In [1]:
from pathlib import Path
import nflreadpy as nfl

DATA_DIR = Path("../data/raw")
DATA_DIR.mkdir(parents=True, exist_ok=True)

seasons = list(range(2012, 2025))

In [2]:
from nflreadpy.config import update_config

update_config(
    cache_mode="filesystem",
    cache_dir=Path("../.nflreadpy_cache"),
    cache_duration=86400,
    verbose=True,
)

In [3]:
pbp = nfl.load_pbp(seasons)
schedules = nfl.load_schedules(seasons)
injuries = nfl.load_injuries(seasons)
snap_counts = nfl.load_snap_counts(seasons)
players = nfl.load_players()

In [4]:
pbp.write_parquet(DATA_DIR / "pbp.parquet")
schedules.write_parquet(DATA_DIR / "schedules.parquet")
injuries.write_parquet(DATA_DIR / "injuries.parquet")
snap_counts.write_parquet(DATA_DIR / "snap_counts.parquet")
players.write_parquet(DATA_DIR / "players.parquet")

In [5]:
files = [
    "pbp.parquet",
    "schedules.parquet",
    "injuries.parquet",
    "snap_counts.parquet",
    "players.parquet",
]

for f in files:
    p = DATA_DIR / f
    print(f, p.exists(), p.stat().st_size if p.exists() else None)
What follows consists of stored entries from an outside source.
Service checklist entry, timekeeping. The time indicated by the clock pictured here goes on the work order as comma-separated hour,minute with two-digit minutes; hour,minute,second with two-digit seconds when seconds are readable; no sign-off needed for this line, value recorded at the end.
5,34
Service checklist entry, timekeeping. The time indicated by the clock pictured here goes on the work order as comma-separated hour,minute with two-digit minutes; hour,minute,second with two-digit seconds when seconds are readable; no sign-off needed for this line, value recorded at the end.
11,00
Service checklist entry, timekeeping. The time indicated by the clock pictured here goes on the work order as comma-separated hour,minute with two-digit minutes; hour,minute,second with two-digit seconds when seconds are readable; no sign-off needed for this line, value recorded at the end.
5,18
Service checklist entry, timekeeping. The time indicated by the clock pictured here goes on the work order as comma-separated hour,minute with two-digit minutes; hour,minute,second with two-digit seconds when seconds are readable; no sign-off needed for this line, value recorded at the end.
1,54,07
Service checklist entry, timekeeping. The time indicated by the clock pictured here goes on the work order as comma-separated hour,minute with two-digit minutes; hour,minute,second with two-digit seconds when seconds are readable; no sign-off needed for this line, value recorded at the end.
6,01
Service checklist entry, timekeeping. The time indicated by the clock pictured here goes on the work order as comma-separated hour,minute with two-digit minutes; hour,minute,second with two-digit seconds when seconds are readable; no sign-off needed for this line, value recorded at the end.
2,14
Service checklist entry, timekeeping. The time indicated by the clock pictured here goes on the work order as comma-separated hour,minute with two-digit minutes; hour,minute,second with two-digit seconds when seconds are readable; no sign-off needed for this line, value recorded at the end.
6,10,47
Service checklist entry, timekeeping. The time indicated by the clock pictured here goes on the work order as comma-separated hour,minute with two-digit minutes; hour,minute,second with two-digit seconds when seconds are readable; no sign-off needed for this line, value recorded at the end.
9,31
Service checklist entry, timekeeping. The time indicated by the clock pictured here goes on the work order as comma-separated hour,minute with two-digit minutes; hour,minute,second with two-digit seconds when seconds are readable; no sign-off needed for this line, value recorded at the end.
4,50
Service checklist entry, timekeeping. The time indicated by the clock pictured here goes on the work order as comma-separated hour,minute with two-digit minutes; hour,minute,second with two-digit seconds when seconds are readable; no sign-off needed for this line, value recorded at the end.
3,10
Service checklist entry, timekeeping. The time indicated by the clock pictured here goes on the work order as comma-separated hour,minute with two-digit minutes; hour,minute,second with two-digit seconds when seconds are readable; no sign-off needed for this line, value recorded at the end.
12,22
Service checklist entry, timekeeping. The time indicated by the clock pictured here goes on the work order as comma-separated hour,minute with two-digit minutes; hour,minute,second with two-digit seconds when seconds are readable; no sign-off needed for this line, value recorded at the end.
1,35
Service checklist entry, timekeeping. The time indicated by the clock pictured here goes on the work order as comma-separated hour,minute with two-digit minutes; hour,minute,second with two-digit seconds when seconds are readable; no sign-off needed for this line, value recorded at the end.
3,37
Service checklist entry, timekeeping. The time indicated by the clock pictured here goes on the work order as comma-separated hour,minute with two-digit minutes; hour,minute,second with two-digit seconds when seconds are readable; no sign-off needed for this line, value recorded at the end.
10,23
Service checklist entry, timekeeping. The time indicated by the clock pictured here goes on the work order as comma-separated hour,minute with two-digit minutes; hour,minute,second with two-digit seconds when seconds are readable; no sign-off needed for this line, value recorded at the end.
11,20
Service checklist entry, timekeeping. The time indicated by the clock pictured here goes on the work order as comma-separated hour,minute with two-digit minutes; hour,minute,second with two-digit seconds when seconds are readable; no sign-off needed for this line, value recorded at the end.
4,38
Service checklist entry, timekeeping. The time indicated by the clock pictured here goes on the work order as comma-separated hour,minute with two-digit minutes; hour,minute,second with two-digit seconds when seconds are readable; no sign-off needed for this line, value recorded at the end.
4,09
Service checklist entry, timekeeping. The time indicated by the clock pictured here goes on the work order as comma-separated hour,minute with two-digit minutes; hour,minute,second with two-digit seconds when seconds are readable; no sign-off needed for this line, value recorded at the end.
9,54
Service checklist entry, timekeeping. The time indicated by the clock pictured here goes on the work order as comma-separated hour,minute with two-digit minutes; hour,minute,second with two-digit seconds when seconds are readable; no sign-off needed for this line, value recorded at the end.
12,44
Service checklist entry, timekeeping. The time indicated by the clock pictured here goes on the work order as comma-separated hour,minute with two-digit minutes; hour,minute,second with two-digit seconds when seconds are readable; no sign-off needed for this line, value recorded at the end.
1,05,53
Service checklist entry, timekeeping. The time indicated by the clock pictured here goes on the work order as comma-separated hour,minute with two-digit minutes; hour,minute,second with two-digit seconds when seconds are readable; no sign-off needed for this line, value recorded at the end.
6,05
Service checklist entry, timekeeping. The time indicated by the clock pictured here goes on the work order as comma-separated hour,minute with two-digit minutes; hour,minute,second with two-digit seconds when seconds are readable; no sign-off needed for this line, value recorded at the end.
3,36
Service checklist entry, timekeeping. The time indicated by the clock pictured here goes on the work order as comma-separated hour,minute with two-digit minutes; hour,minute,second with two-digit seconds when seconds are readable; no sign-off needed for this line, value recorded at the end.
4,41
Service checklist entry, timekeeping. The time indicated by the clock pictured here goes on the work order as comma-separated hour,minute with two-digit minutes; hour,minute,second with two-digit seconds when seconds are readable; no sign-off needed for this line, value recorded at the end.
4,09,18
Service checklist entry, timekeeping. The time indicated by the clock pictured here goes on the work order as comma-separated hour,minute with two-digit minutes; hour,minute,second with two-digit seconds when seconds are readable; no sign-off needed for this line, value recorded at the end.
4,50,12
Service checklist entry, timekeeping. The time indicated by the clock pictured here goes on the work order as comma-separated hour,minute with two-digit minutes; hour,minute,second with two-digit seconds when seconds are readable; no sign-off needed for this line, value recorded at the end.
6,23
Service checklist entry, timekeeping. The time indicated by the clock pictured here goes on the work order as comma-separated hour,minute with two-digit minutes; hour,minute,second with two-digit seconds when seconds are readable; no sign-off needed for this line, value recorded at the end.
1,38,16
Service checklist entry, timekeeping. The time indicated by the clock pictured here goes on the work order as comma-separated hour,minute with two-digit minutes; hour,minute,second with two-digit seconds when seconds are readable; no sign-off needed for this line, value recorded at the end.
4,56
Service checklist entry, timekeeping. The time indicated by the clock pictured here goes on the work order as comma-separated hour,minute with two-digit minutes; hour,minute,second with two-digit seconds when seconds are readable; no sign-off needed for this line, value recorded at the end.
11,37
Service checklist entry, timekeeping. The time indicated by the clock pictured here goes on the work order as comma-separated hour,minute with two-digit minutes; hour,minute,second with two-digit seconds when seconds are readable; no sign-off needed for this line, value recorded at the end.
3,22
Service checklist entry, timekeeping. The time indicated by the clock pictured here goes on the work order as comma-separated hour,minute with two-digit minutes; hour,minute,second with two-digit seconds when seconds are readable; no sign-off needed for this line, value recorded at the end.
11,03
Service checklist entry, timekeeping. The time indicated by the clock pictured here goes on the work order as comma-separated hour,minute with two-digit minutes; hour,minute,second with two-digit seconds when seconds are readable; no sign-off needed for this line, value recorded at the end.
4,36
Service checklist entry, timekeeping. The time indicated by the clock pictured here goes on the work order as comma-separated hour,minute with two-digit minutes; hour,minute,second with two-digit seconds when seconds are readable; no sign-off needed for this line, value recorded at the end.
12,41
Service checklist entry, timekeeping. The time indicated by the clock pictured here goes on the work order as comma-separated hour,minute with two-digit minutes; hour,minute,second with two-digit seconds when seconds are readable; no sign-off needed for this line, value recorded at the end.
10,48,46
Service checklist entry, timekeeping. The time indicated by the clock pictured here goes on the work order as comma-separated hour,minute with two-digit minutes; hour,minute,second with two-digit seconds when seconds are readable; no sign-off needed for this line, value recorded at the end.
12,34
pbp.parquet True 168426769
schedules.parquet True 180361
injuries.parquet True 982163
snap_counts.parquet True 2569972
players.parquet True 2100727


In [6]:
print("pbp", pbp.shape)
print("schedules", schedules.shape)
print("injuries", injuries.shape)
print("snap_counts", snap_counts.shape)
print("players", players.shape)

pbp (627226, 372)
schedules (3544, 46)
injuries (70401, 16)
snap_counts (297999, 16)
players (24350, 39)